India is gradually entering an election phase in a challenging environment, and that may itself be a turbulent phase for stock markets rally to sustain. Duggad explains that any upside in markets from here will be a function of stability in global and local macros and continued earnings delivery versus expectations.
“Moreover, we note that during the last five General Elections (1999-2019), the Nifty-50 rallied 10-32 percent six months prior to the announcement of election results. India will be going into general elections in March-May 2024,” he adds.
The Nifty is currently at a one-year forward price-to-earnings (PE) of 18.8 times, a 7 percent discount to its own long-period average (LPA). Earnings per share (EPS) of the Nifty grew 19 percent over FY20-23 to Rs 807 versus market returns of 15 percent over January 2020-September 2023.  

Also read: The long and short of the stock market rally. How far can the bulls run?
“Thus, valuations are far more reasonable today than they were in October 2021 highs,” Duggad says.
However, Gupta agrees that the biggest challenges that India faces are global factors—such as a sharp US slowdown, unexpected interest rate increases in Japan (which has been a driver of flows into India), and higher crude oil prices.

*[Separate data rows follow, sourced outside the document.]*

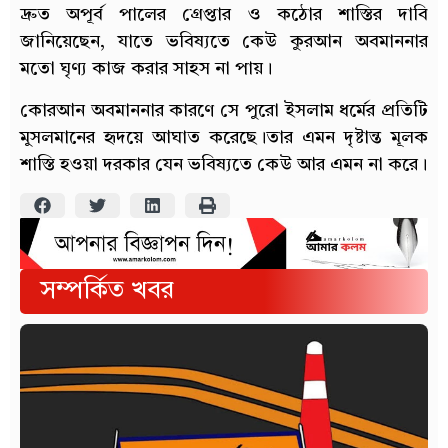
দ্রুত অপূর্ব পালের গ্রেপ্তার ও কঠোর শাস্তির দাবি
জানিয়েছেন, যাতে ভবিষ্যতে কেউ কুরআন অবমাননার
মতো ঘৃণ্য কাজ করার সাহস না পায়।
কোরআন অবমাননার কারণে সে পুরো ইসলাম ধর্মের প্রতিটি
মুসলমানের হৃদয়ে আঘাত করেছে।তার এমন দৃষ্টান্ত মূলক
শাস্তি হওয়া দরকার যেন ভবিষ্যতে কেউ আর এমন না করে।
সম্পর্কিত খবর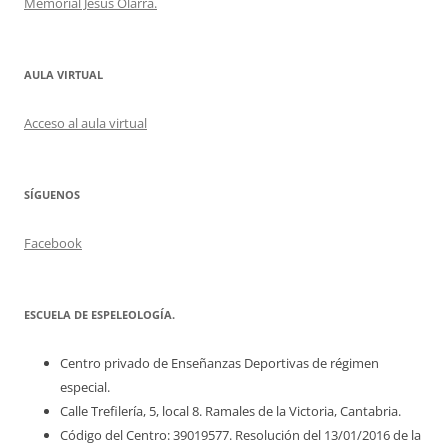
Memorial Jesús Olarra.
AULA VIRTUAL
Acceso al aula virtual
SÍGUENOS
Facebook
ESCUELA DE ESPELEOLOGÍA.
Centro privado de Enseñanzas Deportivas de régimen
especial.
Calle Trefilería, 5, local 8. Ramales de la Victoria, Cantabria.
Código del Centro: 39019577. Resolución del 13/01/2016 de la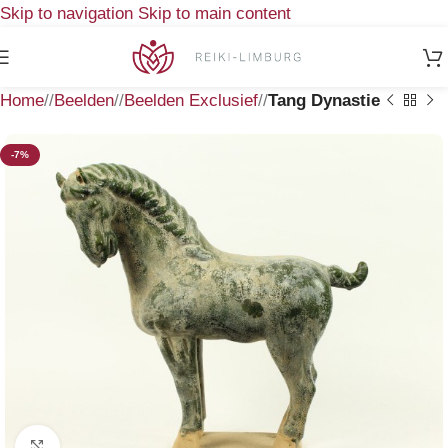
Skip to navigation
Skip to main content
Home
/
Beelden
/
Beelden Exclusief
/
Tang Dynastie
-7%
Klik om te vergroten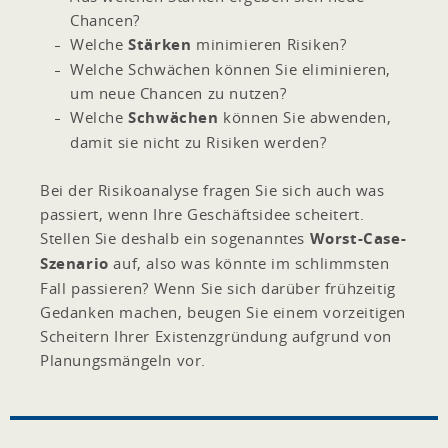
Chancen?
Welche
Stärken
minimieren Risiken?
Welche Schwächen können Sie eliminieren,
um neue Chancen zu nutzen?
Welche
Schwächen
können Sie abwenden,
damit sie nicht zu Risiken werden?
Bei der Risikoanalyse fragen Sie sich auch was
passiert, wenn Ihre Geschäftsidee scheitert.
Stellen Sie deshalb ein sogenanntes
Worst-Case-
Szenario
auf, also was könnte im schlimmsten
Fall passieren? Wenn Sie sich darüber frühzeitig
Gedanken machen, beugen Sie einem vorzeitigen
Scheitern Ihrer Existenzgründung aufgrund von
Planungsmängeln vor.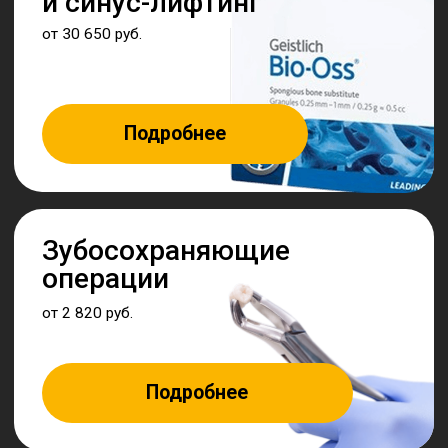
Измайлов Илья
Сергеевич
Стоматолог-
хирург,
имплантолог
Записаться
Обладает отличной техникой удаления зубов,
акцентируя внимание на моделировании
результата лечения ещё до начала
вмешательства, прорабатывая детали каждого
этапа! Использует имплантационные системы
от Dentium (Корея) и Astra Tech (Швеция), что
повышает качество результата.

“The main local factor to watch for is politics—the consensus view is that the ruling government will be re-elected next year, but we need to watch out for some key state elections at year end. However, national election outcomes have often been very different from state elections, so markets will be looking for signals confirming the assumption of political stability in India,” Gupta elaborates.
Besides inflation and geopolitical risks, election results will swing markets.
“Typically, markets get more volatile in the run-up to the elections and I do not expect anything different this time around. The election outcome will define how markets behave post the results as strong showing by ruling party versus mediocre showing vs poor showing will all lead to very different outcomes in terms of volatility as well as market direction,” Kohli adds.